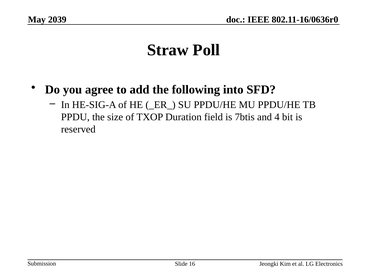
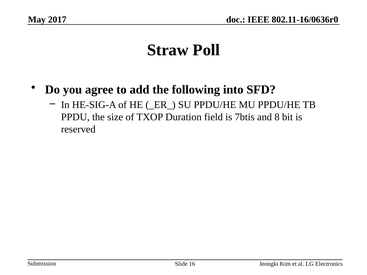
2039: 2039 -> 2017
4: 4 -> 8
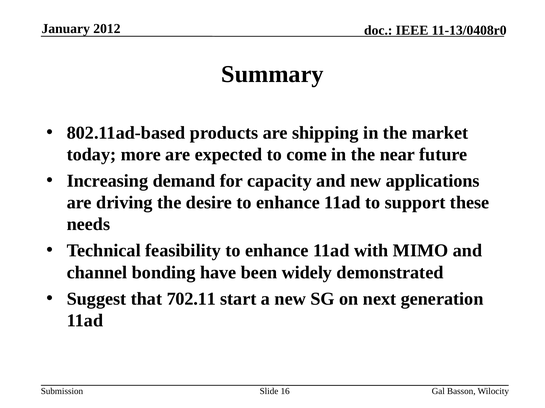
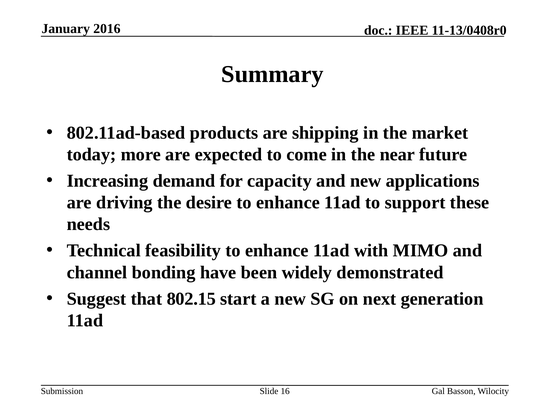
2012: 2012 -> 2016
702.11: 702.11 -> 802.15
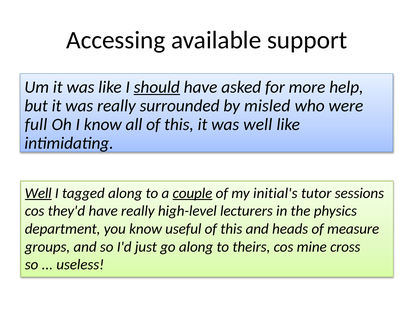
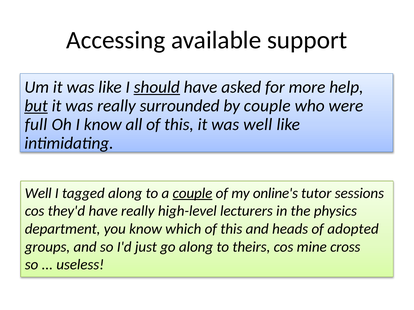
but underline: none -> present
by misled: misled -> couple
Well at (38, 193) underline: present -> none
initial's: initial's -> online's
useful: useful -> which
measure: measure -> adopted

———

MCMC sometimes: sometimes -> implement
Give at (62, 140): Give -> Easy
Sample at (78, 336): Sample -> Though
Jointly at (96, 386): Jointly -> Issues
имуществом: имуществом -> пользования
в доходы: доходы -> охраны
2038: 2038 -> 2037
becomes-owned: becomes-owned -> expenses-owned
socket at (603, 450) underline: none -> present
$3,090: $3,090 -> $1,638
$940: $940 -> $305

———

Copy out the stretch of entries from the line containing "2039: 2039 -> 2017" through the line containing "measure: measure -> adopted", leaving out the pictures.

2039: 2039 -> 2017
4: 4 -> 8
2012: 2012 -> 2016
702.11: 702.11 -> 802.15
but underline: none -> present
by misled: misled -> couple
Well at (38, 193) underline: present -> none
initial's: initial's -> online's
useful: useful -> which
measure: measure -> adopted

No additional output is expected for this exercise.